- _Task brief_
A faithful transcription of all the data, images excluded, is the required answer.

[Camera metadata records]
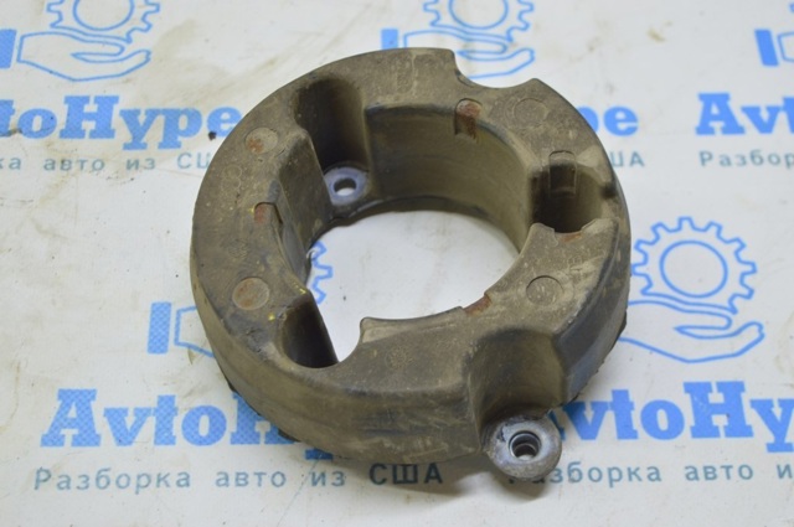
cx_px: 397
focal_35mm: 57
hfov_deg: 35.1
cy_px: 264
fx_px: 1256
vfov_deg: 23.7
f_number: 5.6
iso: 400
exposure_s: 1/20
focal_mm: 38
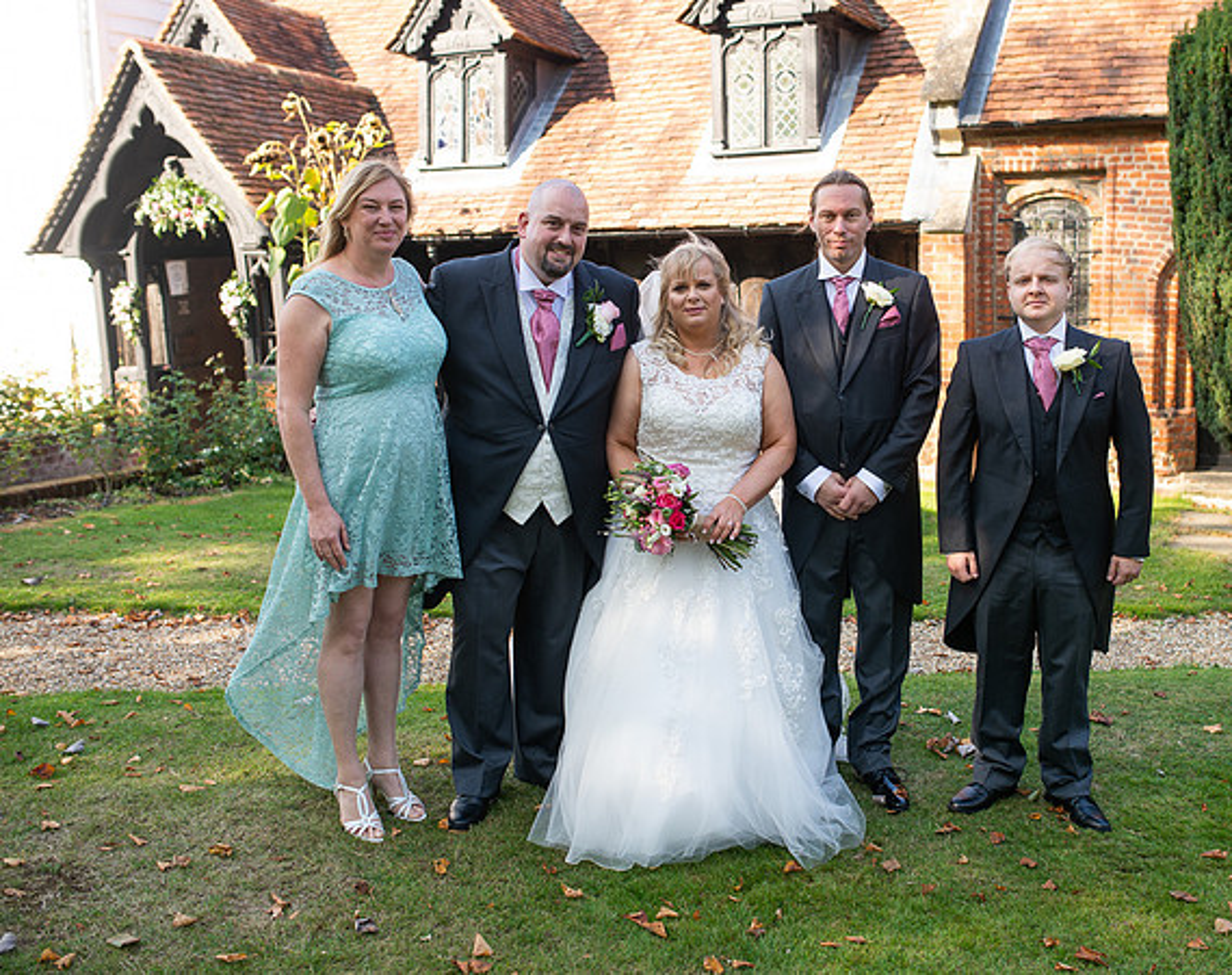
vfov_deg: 36.6
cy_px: 484
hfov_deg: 45.2
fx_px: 1473
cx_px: 736
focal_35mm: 41
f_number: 3.2
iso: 100
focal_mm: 35
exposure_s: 1/250
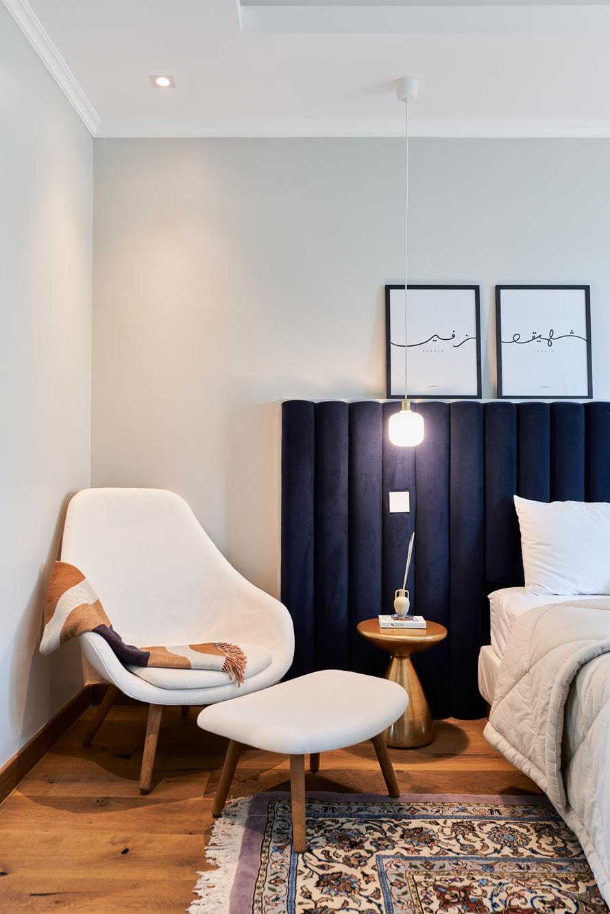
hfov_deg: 45.0
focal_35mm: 29
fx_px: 737
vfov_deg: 63.6
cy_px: 457
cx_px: 305
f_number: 4.5
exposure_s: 1/1.25
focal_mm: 29
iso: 100
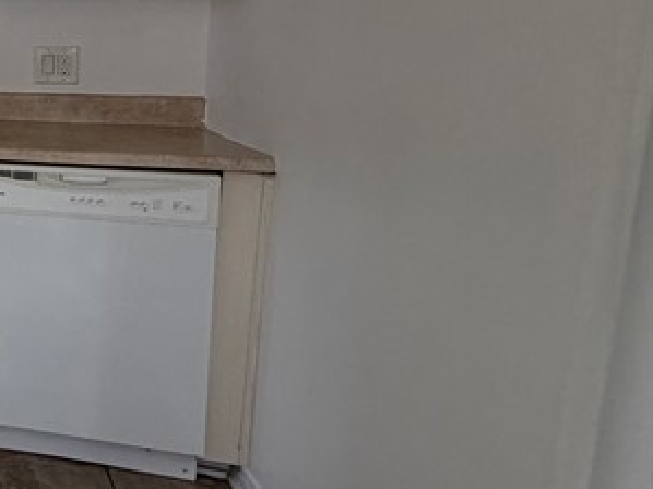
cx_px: -456
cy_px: 85
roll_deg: -2.4
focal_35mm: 48
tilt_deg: -3.9
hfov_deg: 24.0
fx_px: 905
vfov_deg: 29.4
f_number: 2.2
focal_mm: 2.22
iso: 125
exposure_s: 1/120
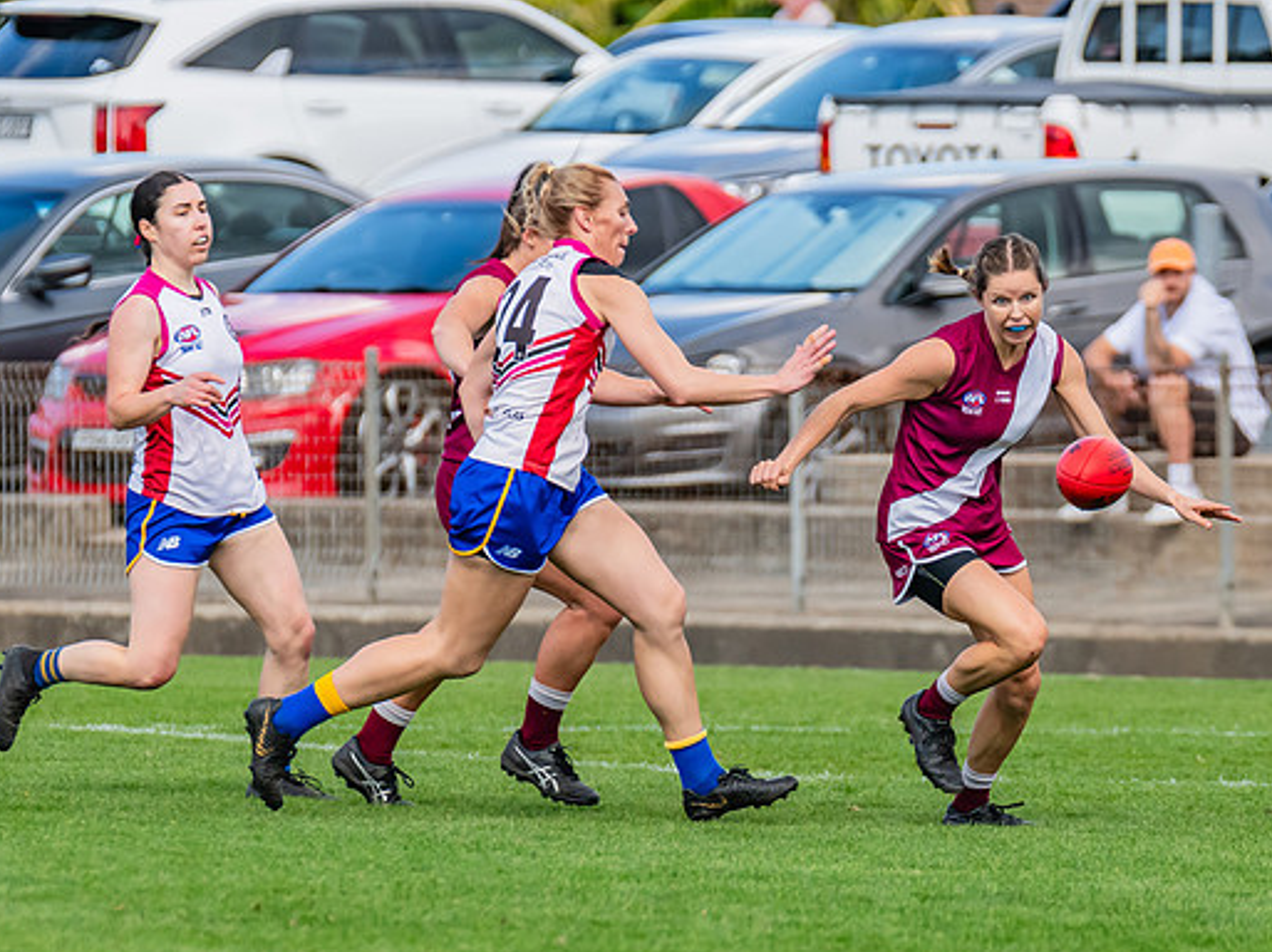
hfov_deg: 3.3
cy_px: 560
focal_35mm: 604
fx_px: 22179
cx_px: 906
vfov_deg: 2.5
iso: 800
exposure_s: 1/1600
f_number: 5
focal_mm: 310
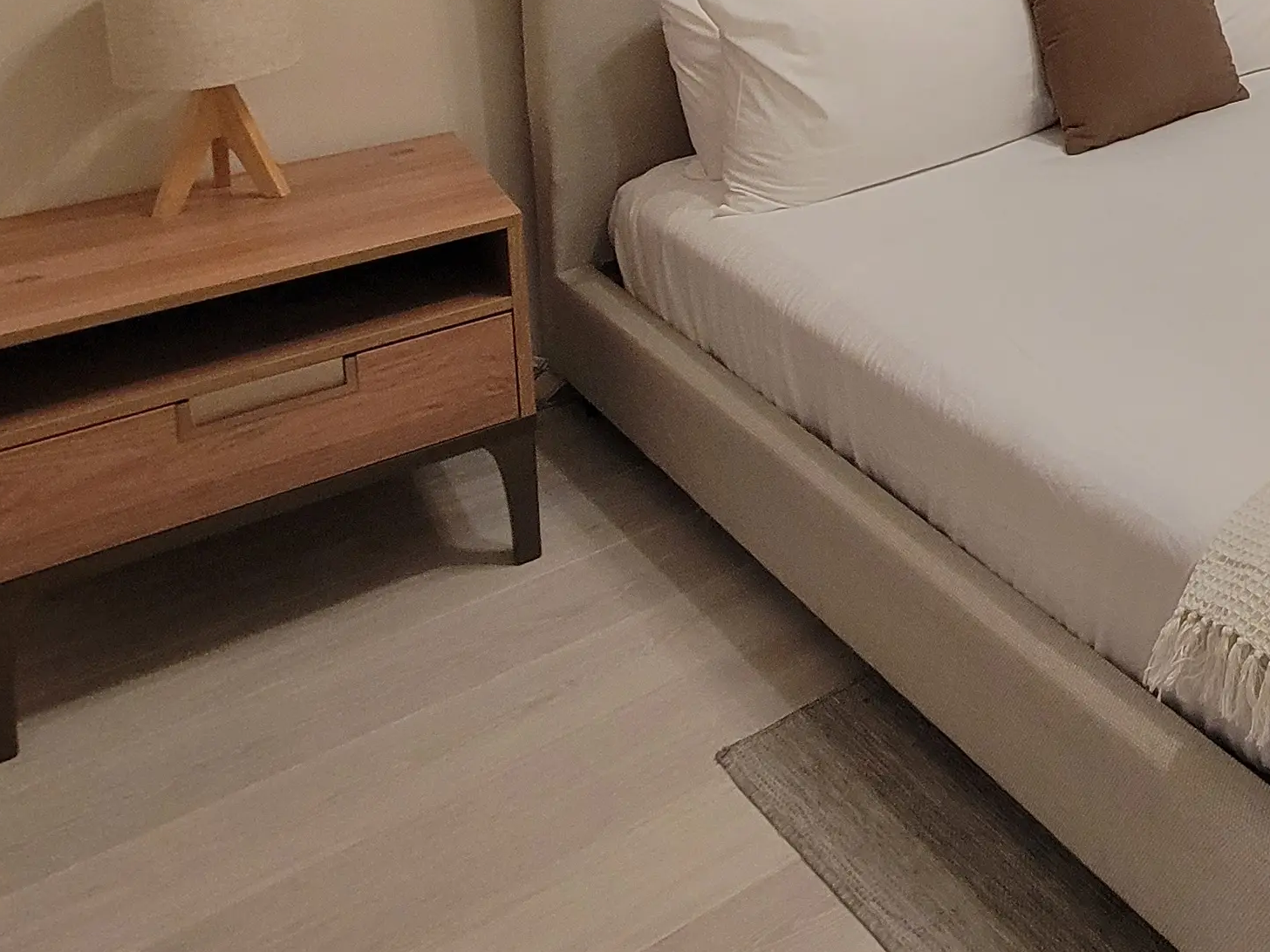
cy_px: -187
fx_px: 1321
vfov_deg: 32.7
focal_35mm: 36
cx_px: 1593
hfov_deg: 36.6
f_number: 2.2
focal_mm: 2.2
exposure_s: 1/40
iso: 320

- _Answer section_
cx_px: 397
focal_35mm: 57
hfov_deg: 35.1
cy_px: 264
fx_px: 1256
vfov_deg: 23.7
f_number: 5.6
iso: 400
exposure_s: 1/20
focal_mm: 38
vfov_deg: 36.6
cy_px: 484
hfov_deg: 45.2
fx_px: 1473
cx_px: 736
focal_35mm: 41
f_number: 3.2
iso: 100
focal_mm: 35
exposure_s: 1/250
hfov_deg: 45.0
focal_35mm: 29
fx_px: 737
vfov_deg: 63.6
cy_px: 457
cx_px: 305
f_number: 4.5
exposure_s: 1/1.25
focal_mm: 29
iso: 100
cx_px: -456
cy_px: 85
roll_deg: -2.4
focal_35mm: 48
tilt_deg: -3.9
hfov_deg: 24.0
fx_px: 905
vfov_deg: 29.4
f_number: 2.2
focal_mm: 2.22
iso: 125
exposure_s: 1/120
hfov_deg: 3.3
cy_px: 560
focal_35mm: 604
fx_px: 22179
cx_px: 906
vfov_deg: 2.5
iso: 800
exposure_s: 1/1600
f_number: 5
focal_mm: 310
cy_px: -187
fx_px: 1321
vfov_deg: 32.7
focal_35mm: 36
cx_px: 1593
hfov_deg: 36.6
f_number: 2.2
focal_mm: 2.2
exposure_s: 1/40
iso: 320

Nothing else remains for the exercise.